A FAMILY is paying off a phone bill of hundreds of pounds after falling victim to an internet dial-up con.

When her monthly bill was around 16 times the usual sum, Sue Cracknell realised something was not right.

But even as she made enquiries with her phone company NTL, scamsters were continuing to remotely hack into her home computer at night and instruct it to call up premium phone line numbers as far away as Panama and Spain.

It left Sue and husband John with an £800 monthly phone bill. The normal bill would have been around £50 or £60.

Mrs Cracknell has been told the scamsters use "pop-up" adverts on the internet as a trick to gain remote access to home computers before instructing the machines to make constant calls to high-cost phone numbers during the night.

The scam works if a telephone line is connected to the computer.

An investigation has shown some of the calls were made under remote instruction to premium operators in Spain and Panama.

Mrs Cracknell's only chance of recouping the money is to pursue the premium line operators for a refund, but as they are overseas this looks unlikely to succeed.

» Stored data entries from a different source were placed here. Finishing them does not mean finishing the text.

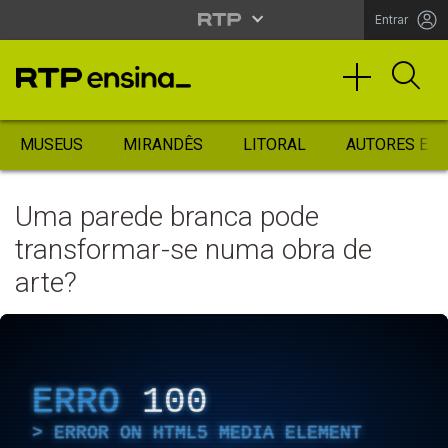
Entrar
MUSEUS
MIRANDÊS
LITORAL
AUTORES ES
Uma parede branca pode
transformar-se numa obra de
arte?
ERRO
100
ERROR ON HTML5 MEDIA ELEMENT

She is warning others to be wary of falling into a similar trap.

"I did not know this was possible. A lot of people don't understand computers fully. There needs to be more information or a list about what people should and shouldn't do," she said. "I did not realise that I could use broadband internet with-out a telephone line connected.

"The companies need to give out more information."

The Cracknell's phone is no longer connected to the computer, but the family must still pay the £800 bill and have been negotiating with NTL to work out a payment schedule.

In a statement NTL said it took the issue of "diallers" very seriously and warned that a minority of pop-up ads that appear on the internet are malicious and call up premium numbers without the user's knowledge.

The company suggests installing a quality firewall to safeguard against the scamsters, or having call barring installed to prevent access to premium phone lines.